Cada cierto tiempo, surge un nuevo reto viral en TikTok, YouTube o WhatsApp. Algunos son inofensivos y divertidos, pero otros ponen en riesgo la salud y la vida de los adolescentes. ¿Cómo identificar los peligrosos y qué hacer al respecto?
¿Por qué los adolescentes participan en retos peligrosos?
No es que sean «irresponsables» o «rebeldes». Su cerebro en desarrollo les hace más sensibles a la recompensa social (visitas, likes, reconocimiento) y menos capaces de evaluar el riesgo real. A esto se suma la presión del grupo y el miedo a quedarse fuera de la tendencia.
Ejemplos de retos que han causado daños graves
- Blackout Challenge / Chroming: Contener la respiración o inhalar sustancias hasta perder el conocimiento. Ha causado muertes en niños de hasta 8 años.
- Benadryl Challenge: Tomar dosis excesivas de antihistamínicos para alucinar. Ha provocado hospitalizaciones y muertes.
- Skull Breaker Challenge: Tres personas saltan al mismo tiempo; la del medio es derribada intencionalmente. Ha causado fracturas de cráneo y lesiones graves.
- Fire Challenge: Rociarse con alcohol y prenderse fuego. Provoca quemaduras de tercer grado.
- Outlet Challenge: Introducir un cargador parcialmente roto en un enchufe. Riesgo de descarga eléctrica grave.

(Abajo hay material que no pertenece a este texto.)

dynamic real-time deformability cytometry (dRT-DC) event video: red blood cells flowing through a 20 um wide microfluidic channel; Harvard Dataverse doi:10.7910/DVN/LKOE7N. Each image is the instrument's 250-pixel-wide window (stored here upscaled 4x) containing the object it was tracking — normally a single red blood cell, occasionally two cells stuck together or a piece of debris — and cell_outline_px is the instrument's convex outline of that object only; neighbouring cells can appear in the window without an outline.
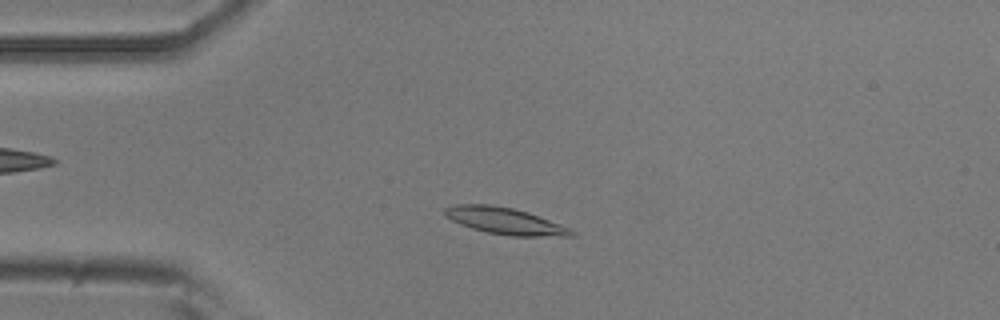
{"species": "common noctule bat (a hibernating species)", "species_latin": "Nyctalus noctula", "temperature_condition": "room temperature", "stored_images_in_passage": 54, "camera_frame_rate_fps": 3000, "um_per_image_px": 0.085, "animal": {"sex": "male", "body_mass_g": 20.5, "forearm_length_mm": 52.5}, "frame": {"image": 1, "passage_image": 12, "time_ms": 3.667, "image_size_px": [1000, 320], "cell_outline_px": [[576, 236], [512, 236], [488, 232], [472, 228], [460, 224], [444, 216], [444, 208], [456, 204], [488, 204], [512, 208], [528, 212], [572, 228], [576, 232]], "centroid_in_image_um": [42.95, 18.78], "position_along_channel_um": 42.0, "area_um2": 19.71}}
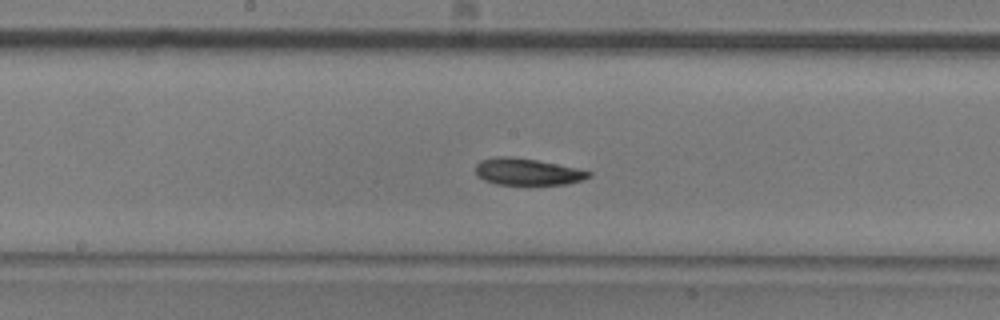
{"frame": {"image": 2, "passage_image": 27, "time_ms": 8.667, "image_size_px": [1000, 320], "cell_outline_px": [[592, 176], [584, 180], [568, 184], [496, 184], [484, 180], [476, 176], [476, 164], [480, 160], [496, 156], [508, 156], [536, 160], [576, 168], [592, 172]], "centroid_in_image_um": [44.82, 14.6], "position_along_channel_um": 203.4, "area_um2": 17.63}}
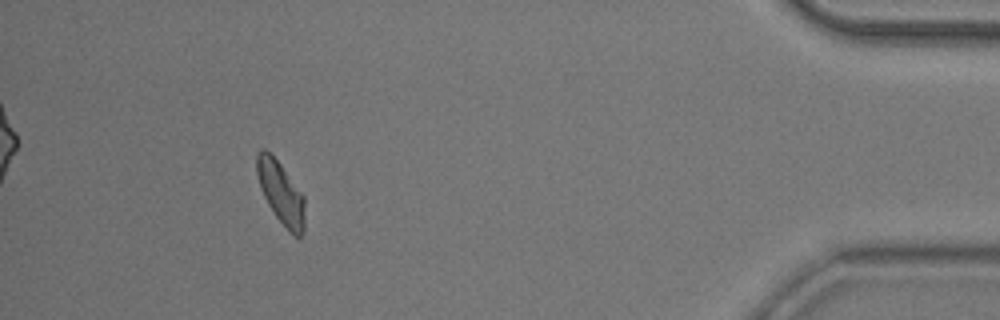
{"frame": {"image": 3, "passage_image": 49, "time_ms": 16.0, "image_size_px": [1000, 320], "cell_outline_px": [[304, 232], [300, 236], [292, 236], [288, 232], [276, 216], [268, 204], [260, 188], [256, 172], [256, 152], [260, 148], [264, 148], [280, 164], [304, 196]], "centroid_in_image_um": [23.86, 16.4], "position_along_channel_um": 411.3, "area_um2": 17.4}, "authors_computed_cell_mechanics": {"area_um2": 18.0625, "velocity_mm_per_s": 3.6599, "shape_relaxation_time_tau1_ms": 4.8606, "shape_relaxation_time_tau2_ms": 3.7459, "deformation_change_tau1": 0.1378, "deformation_change_tau2": 0.0858}}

¿Cómo hablar de esto con tus hijos sin que se pongan a la defensiva?
1. No empieces con alarmismo
Si llegas diciendo «¡No hagas esos retos, te vas a morir!», probablemente te ignorarán. Mejor: «Oye, vi que están circulando unos retos en TikTok. ¿Has visto alguno? ¿Qué opinas?»
2. Pregunta, no acuses
«¿Qué retos están haciendo en tu escuela? ¿Cuál es el más popular? ¿Tú qué piensas de esos?» Escucha sin juzgar. Si se sienten escuchados, compartirán más.
3. Explica el mecanismo
Ayúdales a entender por qué los retos se vuelven virales: «Las plataformas muestran estos videos porque generan muchas visitas. No porque sean seguros o buenos. El algoritmo no distingue entre algo peligroso y algo divertido.»
4. Habla de las consecuencias reales
En lugar de decir «te puede pasar algo malo», muestra casos reales (con la sensibilidad adecuada para su edad). Por ejemplo: «Hubo un niño de 12 años en México que perdió la vida haciendo el reto de la aparente. Su familia quedó destrozada.»
5. Crea un «plan de salida»
Pregúntales: «Si un amigo te invita a hacer un reto que te da miedo, ¿qué puedes decir?» Ayúdales a encontrar frases como «No, está muy riesgoso», «Mejor hagamos otra cosa», o simplemente «Pasó».
¿Qué hacer si tu hijo ya participó en un reto peligroso?
- Mantén la calma. El enojo o el miedo extremo cerrarán la comunicación.
- Atiende cualquier lesión. Si hay daño físico, busca atención médica de inmediato.
- Habla sin juzgar. «¿Qué te llevó a hacerlo? ¿Cómo te sentiste?»
- Refuerza la confianza. «Me alegra que me lo cuentes. Ahora sabemos los dos que no vale la pena.»
- Supervisa más de cerca el contenido que consume, sin ser invasivo.
Prevención a largo plazo
La mejor defensa contra los retos peligrosos no es prohibir TikTok: es construir una relación donde tu hijo se sienta seguro de hablarte de lo que ve y hace en internet, sin miedo a ser castigado.